CALLHOME Spanish Speech
| Item Name: | CALLHOME Spanish Speech |
| Author(s): | Alexandra Canavan, George Zipperlen |
| LDC Catalog No.: | LDC96S35 |
| ISBN: | 1-58563-083-7 |
| ISLRN: | 321-477-528-167-2 |
| DOI: | https://doi.org/10.35111/2skn-2002 |
| Member Year(s): | 1996, 1997 |
| DCMI Type(s): | Sound |
| Sample Type: | 2-channel ulaw |
| Sample Rate: | 8000 |
| Data Source(s): | telephone conversations |
| Project(s): | Hub5-LVCSR |
| Application(s): | speech recognition |
| Language(s): | Spanish |
| Language ID(s): | spa |
| License(s): |
LDC User Agreement for Non-Members |
| Online Documentation: | LDC96S35 Documents |
| Licensing Instructions: | Subscription & Standard Members, and Non-Members |
| Citation: | Canavan, Alexandra, and George Zipperlen.
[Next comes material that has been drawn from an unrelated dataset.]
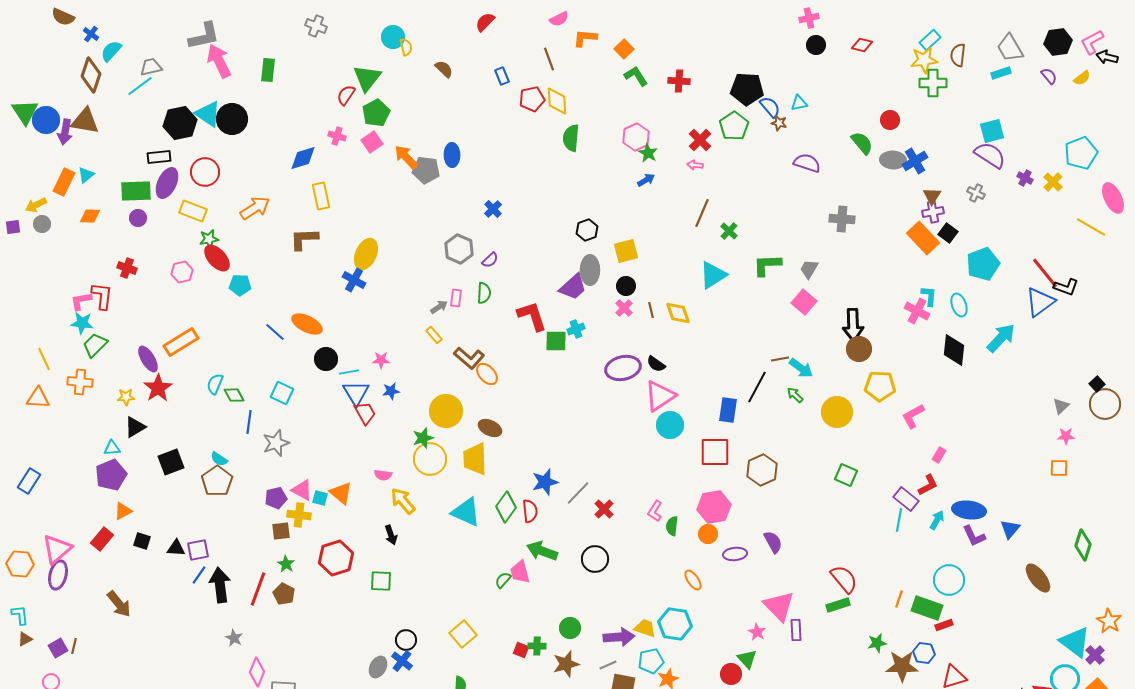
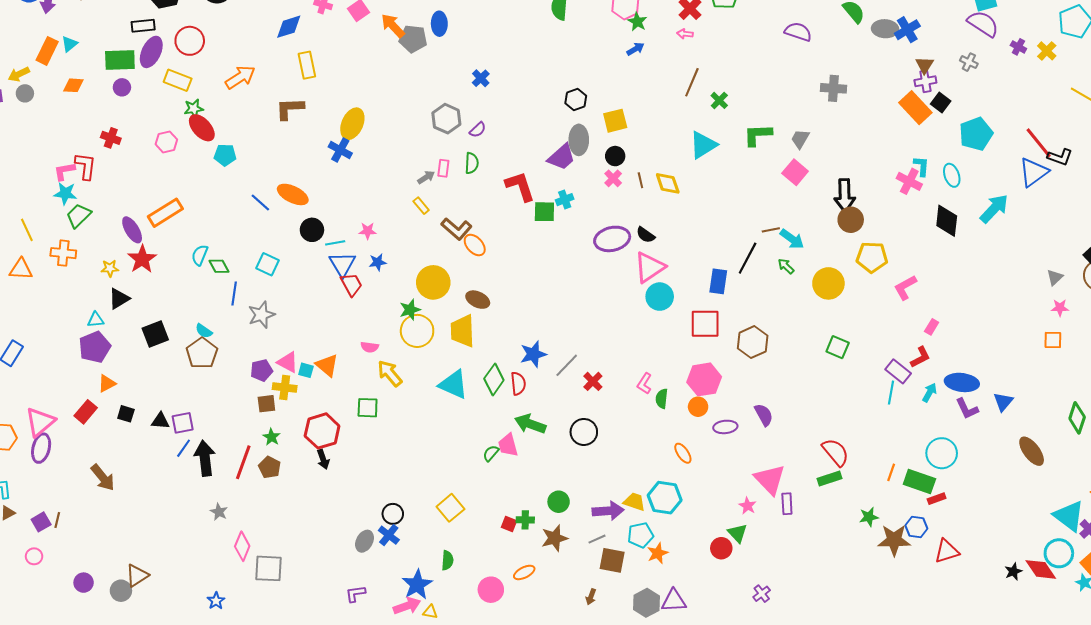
black arrow: (391, 535) -> (323, 459), moved
green square: (381, 581) -> (368, 408), moved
CALLHOME Spanish Speech LDC96S35. Web Download. Philadelphia: Linguistic Data Consortium, 1996. |
| Related Works: | View |
Introduction
CALLHOME Spanish Speech was developed by the Linguistic Data Consortium (LDC) and contains approximately 38 hours of speech from 120 unscripted telephone conversations between native Spanish speakers.
The CALLHOME series consists of telephone conversations, transcripts and lexicons developed by LDC and Rutgers, The State University of New Jersey, in support of research in speaker identification, language identification and related technologies. Languages in the series include American English, Egyptian Arabic, German, Japanese, Mandarin Chinese, and Spanish.
Data
The conversational telephone speech in this release represents training and development data and a subset of evaluation data. Calls originated in North America and were placed to locations overseas. Most participants called family members or close friends. Participants spoke on topics of their choice in a single telephone call lasting up to 30 minutes.
Audio files are presented as 8 kHz u-law SPHERE files compressed with SHORTEN.
Corresponding transcripts (LDC96T17) and an associated lexicon (LDC96L16) are available separately.
Samples
Please listen to this audio sample.
Updates
06/12/2018: 16 SPHERE files from the train and devtest directories were corrupted. Corrected versions of these files were included with the corpus as of the date above.